- _WHAT TO WORK ON_
All of the entries are to be repeated exactly, with no pictures included.

Segment Open

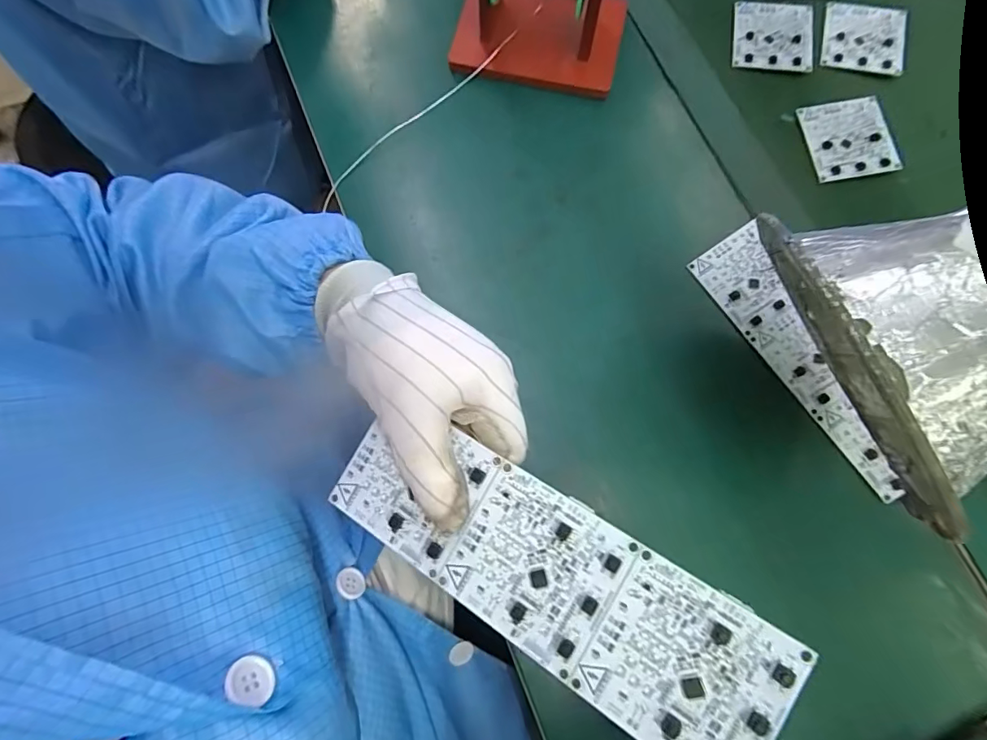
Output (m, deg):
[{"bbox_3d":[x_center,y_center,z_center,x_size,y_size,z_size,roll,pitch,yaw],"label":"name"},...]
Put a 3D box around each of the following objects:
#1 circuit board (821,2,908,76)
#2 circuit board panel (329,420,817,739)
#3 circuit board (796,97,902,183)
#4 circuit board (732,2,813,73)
[{"bbox_3d":[0.335,-0.302,0.424,0.069,0.005,0.074,10,78,7],"label":"circuit board"},{"bbox_3d":[0.019,0.088,0.209,0.207,0.004,0.066,29,87,19],"label":"circuit board panel"},{"bbox_3d":[0.301,-0.196,0.396,0.068,0.005,0.073,-7,76,-3],"label":"circuit board"},{"bbox_3d":[0.252,-0.303,0.421,0.067,0.010,0.073,8,76,1],"label":"circuit board"}]

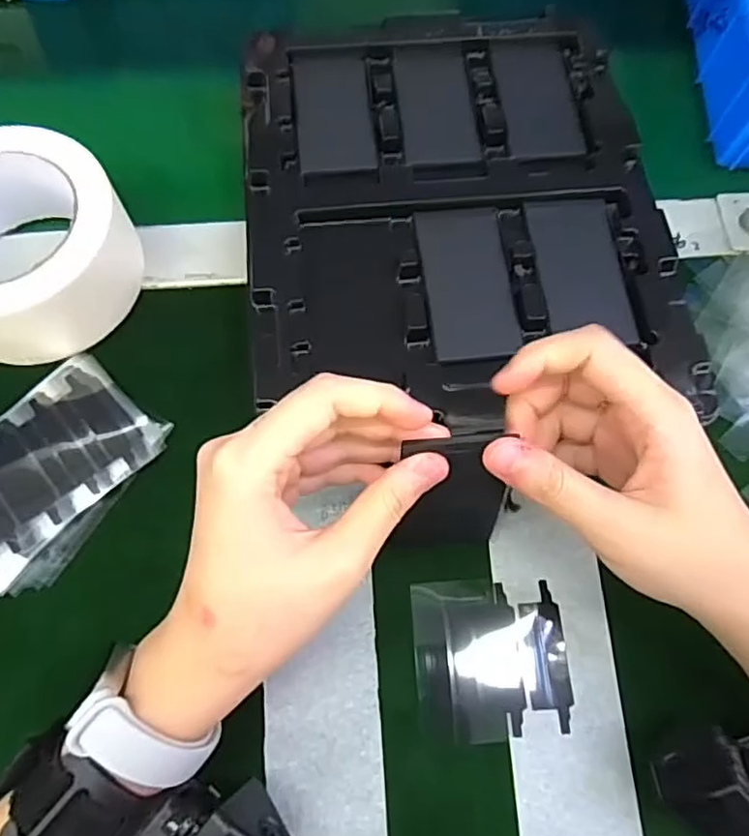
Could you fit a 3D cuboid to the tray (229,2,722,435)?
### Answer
[{"bbox_3d":[0.041,-0.119,0.352,0.219,0.034,0.264,-5,70,-3],"label":"tray"}]

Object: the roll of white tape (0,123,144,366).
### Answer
[{"bbox_3d":[-0.188,-0.092,0.331,0.112,0.046,0.107,0,70,-1],"label":"roll of white tape"}]

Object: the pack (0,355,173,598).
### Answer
[{"bbox_3d":[-0.168,0.025,0.321,0.084,0.008,0.107,37,73,12],"label":"pack"}]

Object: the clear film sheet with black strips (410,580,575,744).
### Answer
[{"bbox_3d":[0.054,0.110,0.291,0.068,0.004,0.068,-3,70,-2],"label":"clear film sheet with black strips"}]

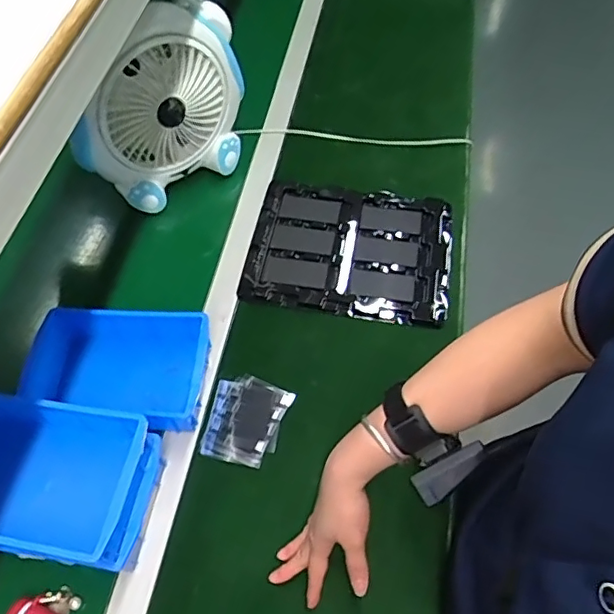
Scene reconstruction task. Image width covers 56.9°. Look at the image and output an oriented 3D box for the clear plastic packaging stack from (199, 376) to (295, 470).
[{"bbox_3d":[-0.075,0.135,0.685,0.091,0.009,0.105,15,59,9],"label":"clear plastic packaging stack"}]

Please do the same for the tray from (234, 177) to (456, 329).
[{"bbox_3d":[0.063,-0.093,0.845,0.291,0.015,0.243,10,58,5],"label":"tray"}]

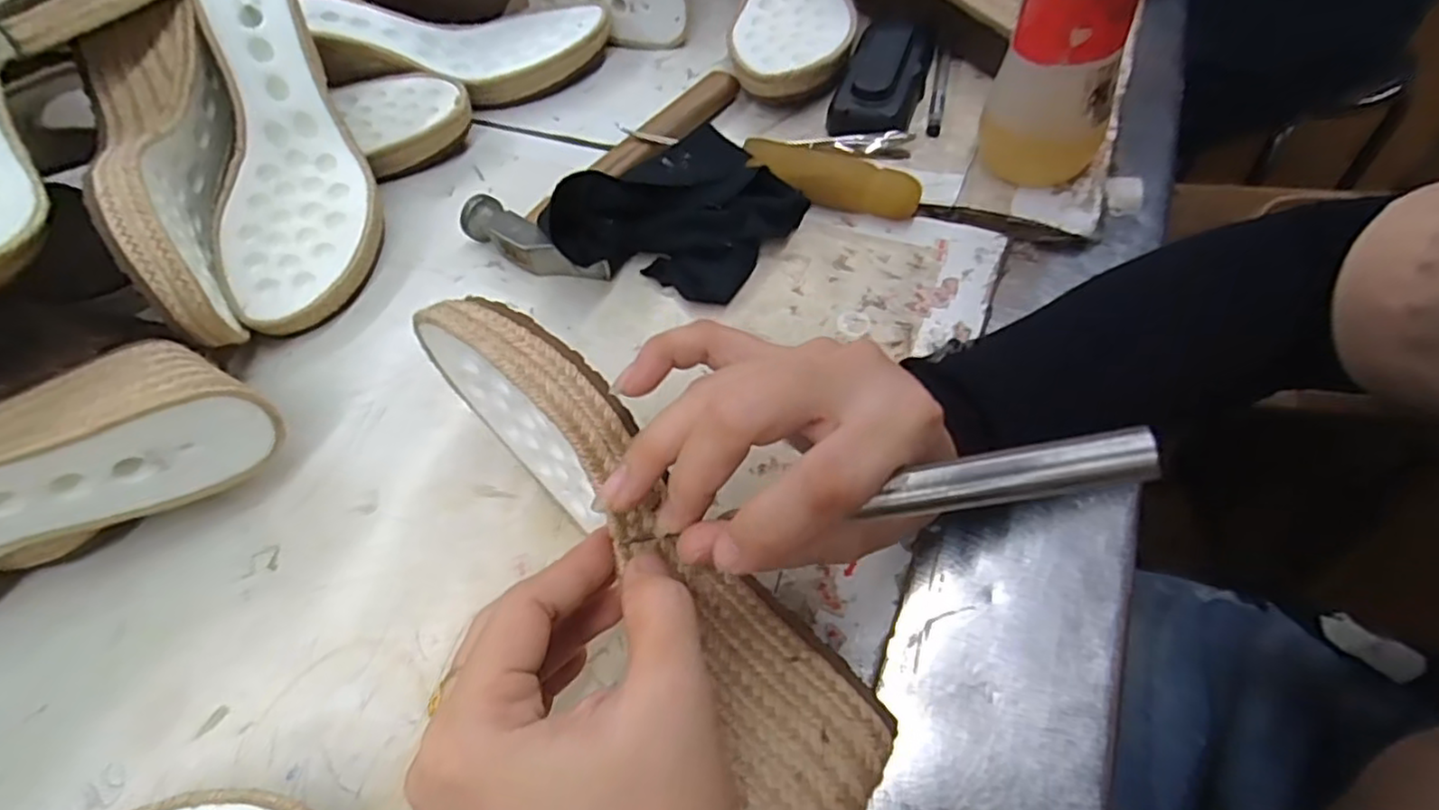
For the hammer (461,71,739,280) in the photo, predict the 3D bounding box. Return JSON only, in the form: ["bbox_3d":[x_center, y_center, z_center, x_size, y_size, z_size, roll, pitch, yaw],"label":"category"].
[{"bbox_3d":[-0.062,-0.154,0.421,0.095,0.035,0.200,24,63,22],"label":"hammer"}]

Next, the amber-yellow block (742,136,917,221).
[{"bbox_3d":[0.064,-0.130,0.389,0.098,0.021,0.031,18,60,17],"label":"amber-yellow block"}]

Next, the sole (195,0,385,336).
[{"bbox_3d":[-0.252,-0.156,0.396,0.082,0.042,0.236,-13,84,-4],"label":"sole"}]

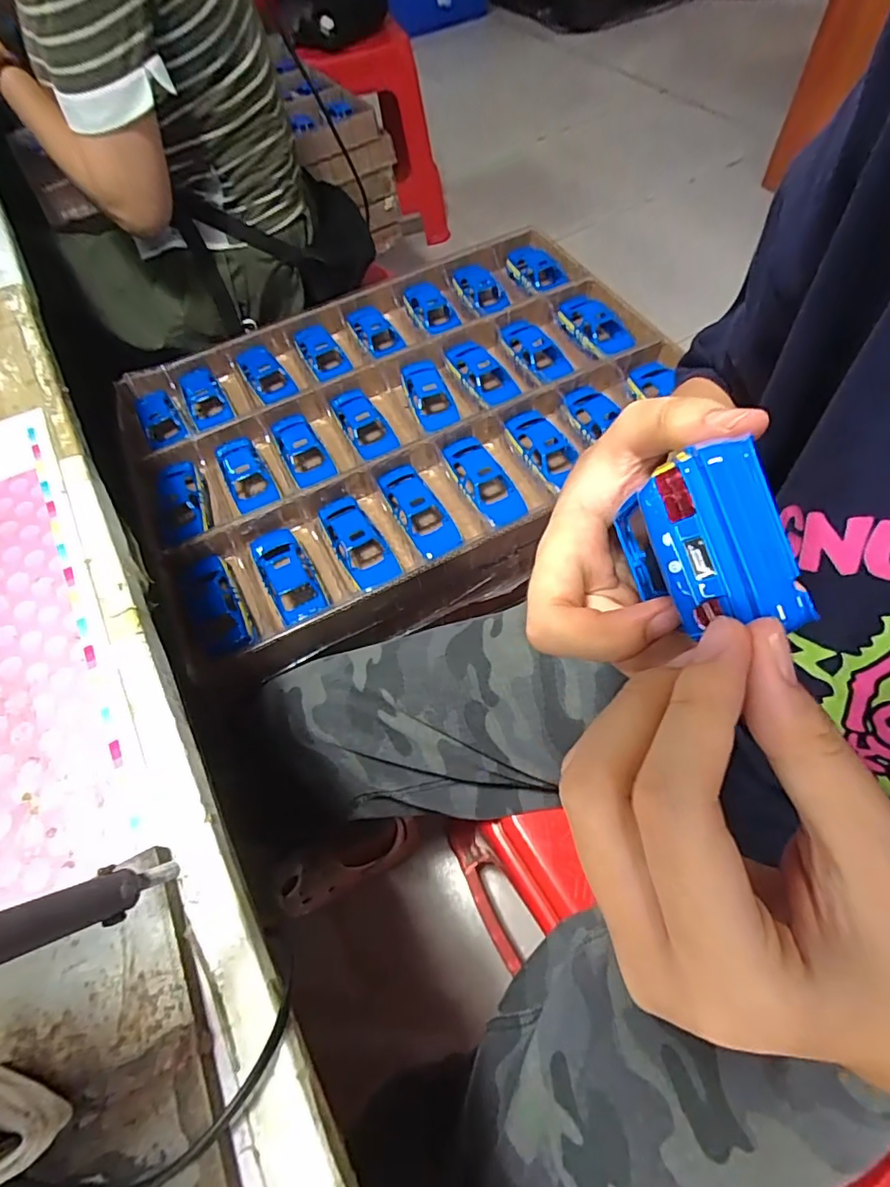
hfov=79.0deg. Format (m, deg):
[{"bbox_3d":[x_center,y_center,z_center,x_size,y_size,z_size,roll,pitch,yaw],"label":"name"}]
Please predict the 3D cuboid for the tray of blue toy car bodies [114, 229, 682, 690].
[{"bbox_3d":[-0.040,-0.202,0.681,0.632,0.102,0.475,-23,61,-8],"label":"tray of blue toy car bodies"}]

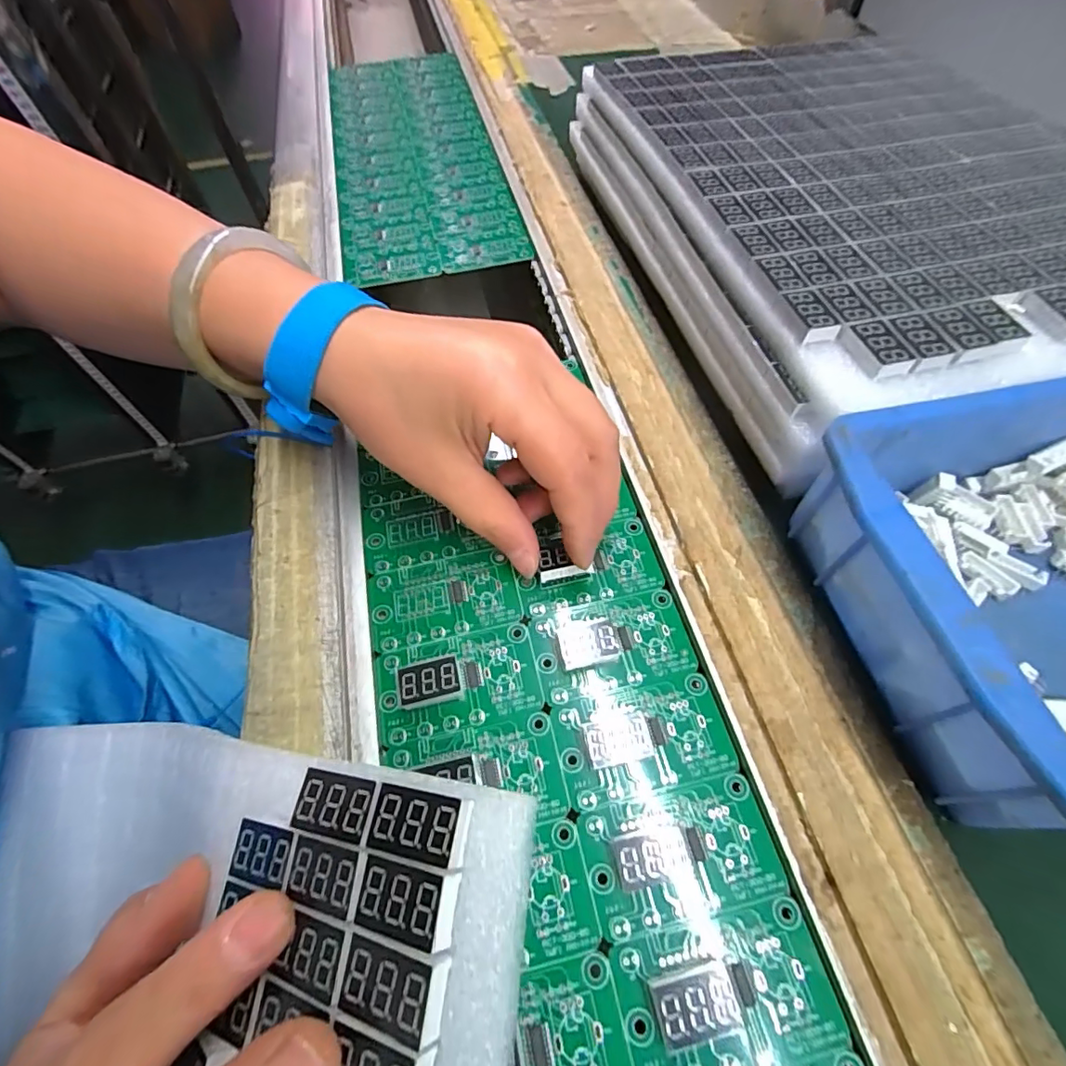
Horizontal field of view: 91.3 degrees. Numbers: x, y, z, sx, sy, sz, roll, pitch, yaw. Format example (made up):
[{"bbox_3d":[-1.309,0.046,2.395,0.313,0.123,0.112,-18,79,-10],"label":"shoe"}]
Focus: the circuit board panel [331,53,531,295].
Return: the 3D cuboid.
[{"bbox_3d":[-0.102,-0.323,0.437,0.126,0.006,0.361,-12,59,-5],"label":"circuit board panel"}]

Segment Closed

- _RESULT_
Output (m, deg):
[{"bbox_3d":[x_center,y_center,z_center,x_size,y_size,z_size,roll,pitch,yaw],"label":"name"},...]
Put a 3D box around each of the following objects:
#1 circuit board (821,2,908,76)
#2 circuit board panel (329,420,817,739)
#3 circuit board (796,97,902,183)
#4 circuit board (732,2,813,73)
[{"bbox_3d":[0.335,-0.302,0.424,0.069,0.005,0.074,10,78,7],"label":"circuit board"},{"bbox_3d":[0.019,0.088,0.209,0.207,0.004,0.066,29,87,19],"label":"circuit board panel"},{"bbox_3d":[0.301,-0.196,0.396,0.068,0.005,0.073,-7,76,-3],"label":"circuit board"},{"bbox_3d":[0.252,-0.303,0.421,0.067,0.010,0.073,8,76,1],"label":"circuit board"}]

Could you fit a 3D cuboid to the tray (229,2,722,435)?
### Answer
[{"bbox_3d":[0.041,-0.119,0.352,0.219,0.034,0.264,-5,70,-3],"label":"tray"}]

Object: the roll of white tape (0,123,144,366).
### Answer
[{"bbox_3d":[-0.188,-0.092,0.331,0.112,0.046,0.107,0,70,-1],"label":"roll of white tape"}]

Object: the pack (0,355,173,598).
### Answer
[{"bbox_3d":[-0.168,0.025,0.321,0.084,0.008,0.107,37,73,12],"label":"pack"}]

Object: the clear film sheet with black strips (410,580,575,744).
### Answer
[{"bbox_3d":[0.054,0.110,0.291,0.068,0.004,0.068,-3,70,-2],"label":"clear film sheet with black strips"}]

Scene reconstruction task. Image width covers 56.9°. Look at the image and output an oriented 3D box for the clear plastic packaging stack from (199, 376) to (295, 470).
[{"bbox_3d":[-0.075,0.135,0.685,0.091,0.009,0.105,15,59,9],"label":"clear plastic packaging stack"}]

Please do the same for the tray from (234, 177) to (456, 329).
[{"bbox_3d":[0.063,-0.093,0.845,0.291,0.015,0.243,10,58,5],"label":"tray"}]

For the hammer (461,71,739,280) in the photo, predict the 3D bounding box. Return JSON only, in the form: ["bbox_3d":[x_center, y_center, z_center, x_size, y_size, z_size, roll, pitch, yaw],"label":"category"].
[{"bbox_3d":[-0.062,-0.154,0.421,0.095,0.035,0.200,24,63,22],"label":"hammer"}]

Next, the amber-yellow block (742,136,917,221).
[{"bbox_3d":[0.064,-0.130,0.389,0.098,0.021,0.031,18,60,17],"label":"amber-yellow block"}]

Next, the sole (195,0,385,336).
[{"bbox_3d":[-0.252,-0.156,0.396,0.082,0.042,0.236,-13,84,-4],"label":"sole"}]

hfov=79.0deg. Format (m, deg):
[{"bbox_3d":[x_center,y_center,z_center,x_size,y_size,z_size,roll,pitch,yaw],"label":"name"}]
Please predict the 3D cuboid for the tray of blue toy car bodies [114, 229, 682, 690].
[{"bbox_3d":[-0.040,-0.202,0.681,0.632,0.102,0.475,-23,61,-8],"label":"tray of blue toy car bodies"}]

Horizontal field of view: 91.3 degrees. Numbers: x, y, z, sx, sy, sz, roll, pitch, yaw. Format example (made up):
[{"bbox_3d":[-1.309,0.046,2.395,0.313,0.123,0.112,-18,79,-10],"label":"shoe"}]
Focus: the circuit board panel [331,53,531,295].
Return: the 3D cuboid.
[{"bbox_3d":[-0.102,-0.323,0.437,0.126,0.006,0.361,-12,59,-5],"label":"circuit board panel"}]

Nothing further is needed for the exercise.